A autópsia revela insuficiência respiratória aguda, luxação traumática da coluna vertical por "provável" compressão do pescoço. Revela, também, que Joílson estava sem comer há três dias. E a tal correntinha, supostamente de ouro, nunca foi achada. Joílson, Negro.
A Comissão Justiça e Paz liderou as denúncias, houve um ato ecumênico na Catedral. E o assassino? Era um procurador do Estado que, depois de idas e vindas judiciais, sempre apoiado por seus pares, acaba inocentado pelo Tribunal de Justiça em 1987. Trinta e seis anos se passaram e lembro sempre de Joílson quando diante de fatos que repetem, numa normalidade trágica, as violências, humilhações e mortes de jovens negros e pobres, nesta rica cidade e em todo o país. Que angústia, nada parece ter mudado.
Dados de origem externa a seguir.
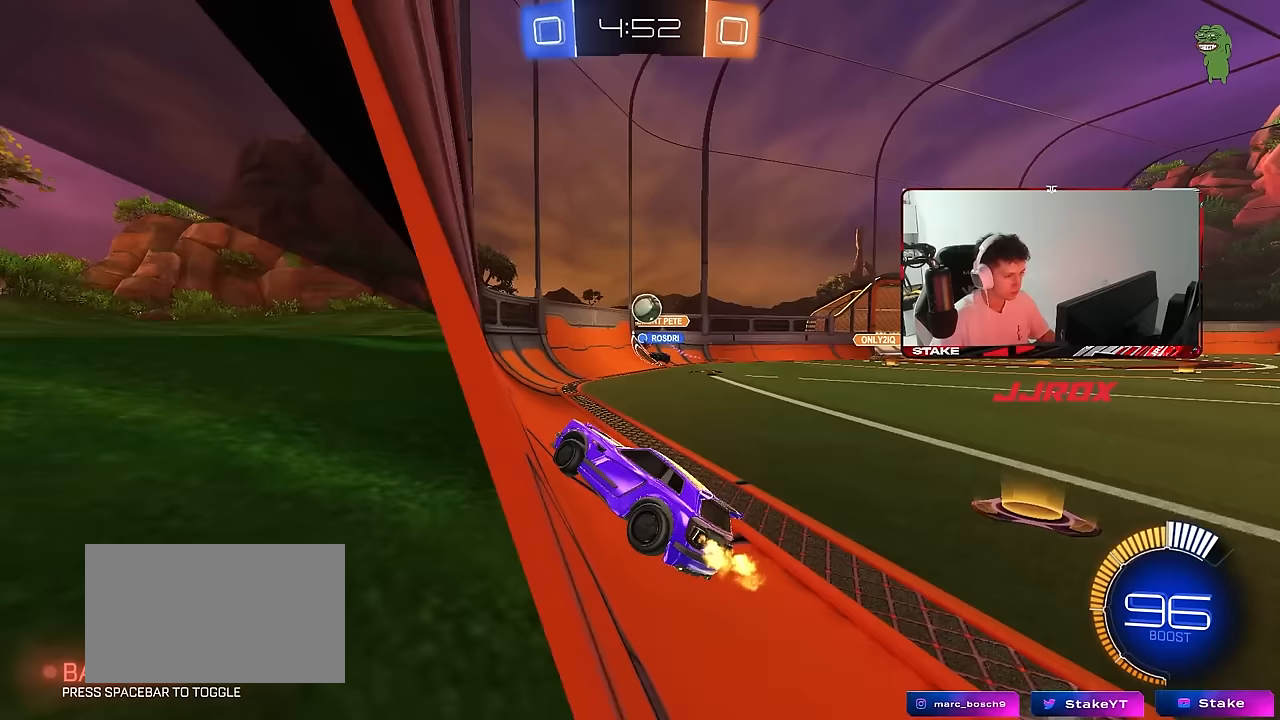
{"keys": ["w"], "mouse": [], "mouse_move": "still", "events": [[17, "shift", "down"], [100, "shift", "up"], [433, "d", "up"]]}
Margarida Genevois, presidente de honra de nossa Comissão Arns, diz, indignada, que não se conforma em ver as intensas manifestações dos americanos revoltados com o assassinato do negro George Floyd, enquanto aqui violência semelhante parece fazer parte da paisagem. Aqui, neste "país abençoado por Deus e bonito por natureza", as vidas negras NÃO importam. Dois casos recentes, pinçados pela imprensa, são eloquentes.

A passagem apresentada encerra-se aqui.